*** Records for processing

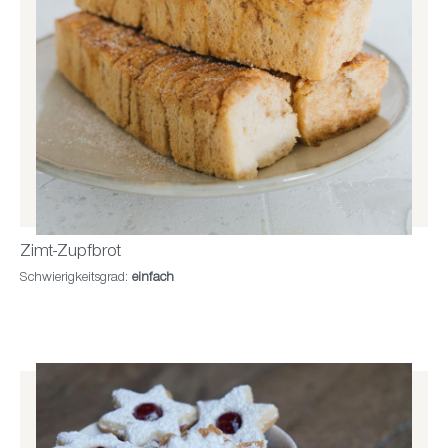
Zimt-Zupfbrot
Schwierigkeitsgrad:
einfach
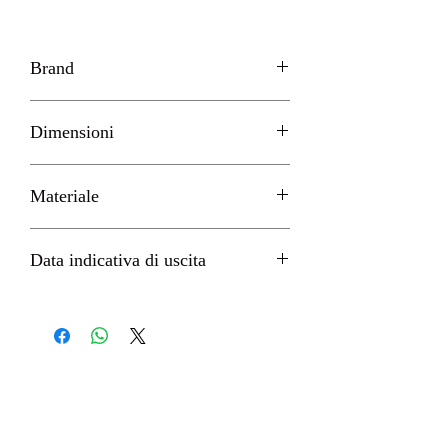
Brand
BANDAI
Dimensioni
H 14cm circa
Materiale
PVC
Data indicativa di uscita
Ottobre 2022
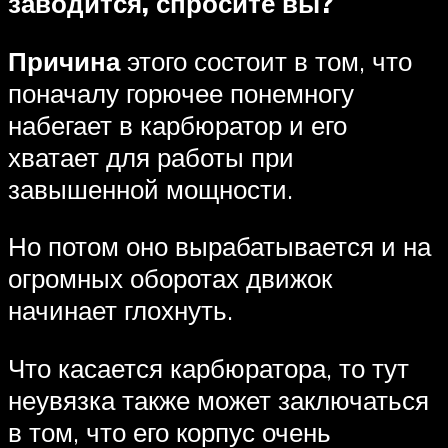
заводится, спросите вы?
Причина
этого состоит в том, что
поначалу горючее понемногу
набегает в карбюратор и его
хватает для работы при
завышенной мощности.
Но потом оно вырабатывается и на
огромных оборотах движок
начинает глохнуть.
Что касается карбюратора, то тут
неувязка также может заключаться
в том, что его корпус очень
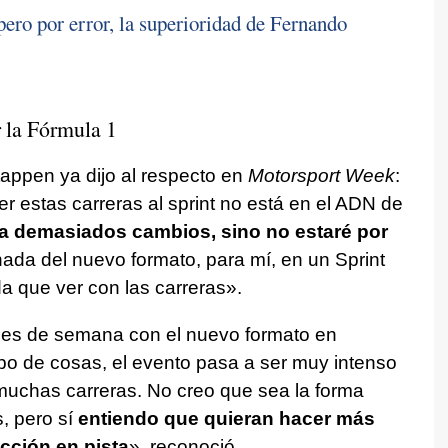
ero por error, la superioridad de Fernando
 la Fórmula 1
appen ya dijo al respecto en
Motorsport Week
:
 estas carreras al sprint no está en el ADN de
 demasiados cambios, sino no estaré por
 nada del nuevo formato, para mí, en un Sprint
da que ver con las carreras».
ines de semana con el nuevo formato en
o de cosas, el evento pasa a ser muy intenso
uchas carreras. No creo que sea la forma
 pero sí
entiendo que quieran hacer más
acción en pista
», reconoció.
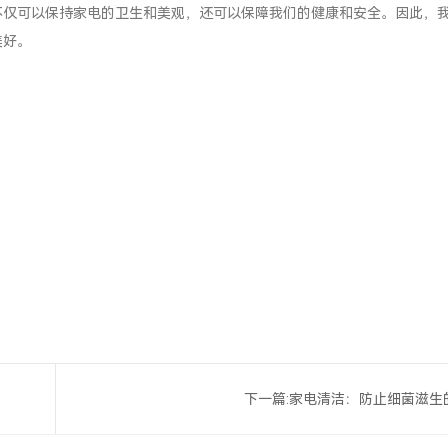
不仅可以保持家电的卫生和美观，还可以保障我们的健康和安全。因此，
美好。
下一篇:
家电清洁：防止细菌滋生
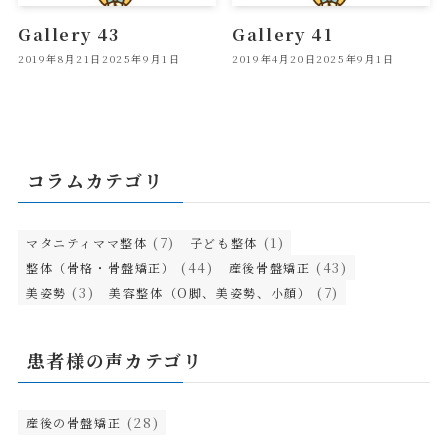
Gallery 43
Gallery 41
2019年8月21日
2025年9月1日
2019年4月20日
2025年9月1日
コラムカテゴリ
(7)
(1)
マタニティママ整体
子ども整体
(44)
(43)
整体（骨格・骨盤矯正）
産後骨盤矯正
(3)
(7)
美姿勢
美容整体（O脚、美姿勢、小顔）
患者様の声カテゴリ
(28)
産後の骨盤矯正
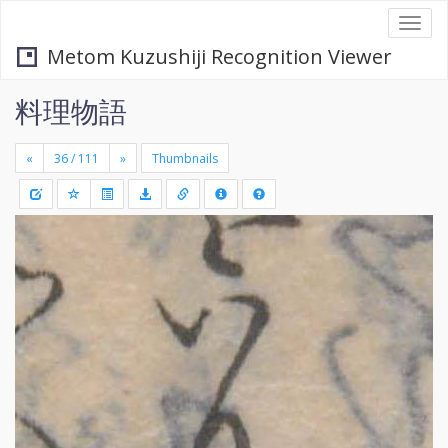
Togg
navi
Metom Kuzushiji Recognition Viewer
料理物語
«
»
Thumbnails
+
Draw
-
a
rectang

******
*** Records for processing

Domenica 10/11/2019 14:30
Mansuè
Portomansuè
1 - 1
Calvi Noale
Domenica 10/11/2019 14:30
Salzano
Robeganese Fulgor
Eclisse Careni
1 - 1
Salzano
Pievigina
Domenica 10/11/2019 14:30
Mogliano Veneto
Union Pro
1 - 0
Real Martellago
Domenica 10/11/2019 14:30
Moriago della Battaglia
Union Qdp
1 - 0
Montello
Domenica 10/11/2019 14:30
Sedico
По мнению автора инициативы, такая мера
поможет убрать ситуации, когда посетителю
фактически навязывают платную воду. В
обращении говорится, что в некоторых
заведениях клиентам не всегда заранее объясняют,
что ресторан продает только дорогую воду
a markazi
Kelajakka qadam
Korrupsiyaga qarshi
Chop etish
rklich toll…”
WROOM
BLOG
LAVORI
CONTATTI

******

### Exercise aim:
Some lines above contain the word "formato". Copy each of them.

### Finished task:
 nada del nuevo formato, para mí, en un Sprint
ines de semana con el nuevo formato en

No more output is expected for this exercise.